(Items from a dataset)
--------------------------------------------------

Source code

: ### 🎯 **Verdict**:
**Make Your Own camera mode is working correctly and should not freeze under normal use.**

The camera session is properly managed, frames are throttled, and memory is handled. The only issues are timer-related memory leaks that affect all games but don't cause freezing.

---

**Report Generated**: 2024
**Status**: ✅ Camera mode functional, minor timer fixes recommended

--------------------------------------------------

WORK TO BE COMPLETED:
Pull out all lines from the entries above in which the word "timer" appears.

EXERCISE RESPONSE:
The camera session is properly managed, frames are throttled, and memory is handled. The only issues are timer-related memory leaks that affect all games but don't cause freezing.
**Status**: ✅ Camera mode functional, minor timer fixes recommended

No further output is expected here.